つまり、新幹線は生活の質を劇的に向上させる“魔法の杖”ではないのです。
🎭 「再生アピール」にすぎない政治のパフォーマンス
新幹線誘致は、一部の政治家や行政にとって、「やってる感」が出せる便利なアピール材料でもあります。とりわけ、他に具体的なビジョンを持たない場合はなおさらです。
実現までに20年、30年かかるようなプロジェクトを今打ち出すのは、市民の不安や不満から目をそらすための時間稼ぎに見えてなりません。
「いつか活性化するはずだ」
「駅ができれば人が来る」
そんな幻想を振りまく前に、足元の暮らしに目を向けてほしい。
🏝️ 観光地は、都会の“癒しの装置”ではない
地方は、都市部の人たちが「癒されに来るための舞台」ではありません。
地方は、誰かのレジャーランドでも、消費される非日常でもありません。
私たちが生き、働き、子どもを育て、老いていく――生活の現場です。
新幹線が来れば人が来る。
人が来ればお金が落ちる。
だから地方は整備して待っていろ。
こうした発想こそ、地方を“都会の植民地”として扱う構造そのものではないでしょうか?
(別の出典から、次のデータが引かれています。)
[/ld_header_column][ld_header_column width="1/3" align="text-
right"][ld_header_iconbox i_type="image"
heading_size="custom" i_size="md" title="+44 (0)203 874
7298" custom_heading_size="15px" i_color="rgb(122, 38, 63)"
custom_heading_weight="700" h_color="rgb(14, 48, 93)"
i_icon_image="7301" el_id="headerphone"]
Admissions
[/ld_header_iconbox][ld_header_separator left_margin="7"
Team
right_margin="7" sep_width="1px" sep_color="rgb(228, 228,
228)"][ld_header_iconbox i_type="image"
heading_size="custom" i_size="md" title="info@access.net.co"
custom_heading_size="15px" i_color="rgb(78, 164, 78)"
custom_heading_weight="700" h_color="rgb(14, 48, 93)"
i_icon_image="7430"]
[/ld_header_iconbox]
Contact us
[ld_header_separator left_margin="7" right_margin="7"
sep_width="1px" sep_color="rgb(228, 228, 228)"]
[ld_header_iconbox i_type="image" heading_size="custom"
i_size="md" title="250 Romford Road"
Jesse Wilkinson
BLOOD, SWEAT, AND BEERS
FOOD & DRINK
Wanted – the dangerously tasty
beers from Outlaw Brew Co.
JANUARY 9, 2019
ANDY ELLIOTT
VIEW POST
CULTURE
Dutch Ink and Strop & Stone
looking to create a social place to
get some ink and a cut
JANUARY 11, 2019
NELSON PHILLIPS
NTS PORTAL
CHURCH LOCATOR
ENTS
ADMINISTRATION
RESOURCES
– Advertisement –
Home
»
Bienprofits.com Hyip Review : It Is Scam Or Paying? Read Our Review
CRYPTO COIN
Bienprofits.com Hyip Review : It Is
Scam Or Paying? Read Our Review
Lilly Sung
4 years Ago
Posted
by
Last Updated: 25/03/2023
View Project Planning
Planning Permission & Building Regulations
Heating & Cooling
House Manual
- 地方は、都市の便利さを補完するインフラの末端ではない
- 地方は、都会のストレスを癒す商品ではない
- 地方は、自ら未来を描く意思と誇りを持つ存在です
🚫 地方の誇りを「高速鉄道」に委ねるな
誘致に熱心になる前に、私たちはこう自問すべきです。
- 高齢者が安心して暮らせる交通網はあるか?
- 若者が将来を描ける仕事と住まいはあるか?
- 子育て世代が不安なく暮らせる支援制度はあるか?
それらに目を向けず、「駅ができればなんとかなる」というのは、過去の失敗に学ばない怠慢にしか見えません。
✊ 地方は都会の植民地ではない
「地方創生」の名のもとに、都市の都合で地方を組み込むようなやり方に、そろそろNOを突きつけるべきです。
舞鶴に必要なのは、新幹線のルートではありません。
それよりも、「このまちでどう生きるか」「どんな未来をつくるか」という、住民の意思が反映されるビジョンです。
そして、私はこう宣言します。
地方は都会の植民地ではない。
地方には、地方の尊厳と意思がある。
この言葉を、新幹線という“夢の列車”に乗せて流されないように、今こそ声をあげましょう。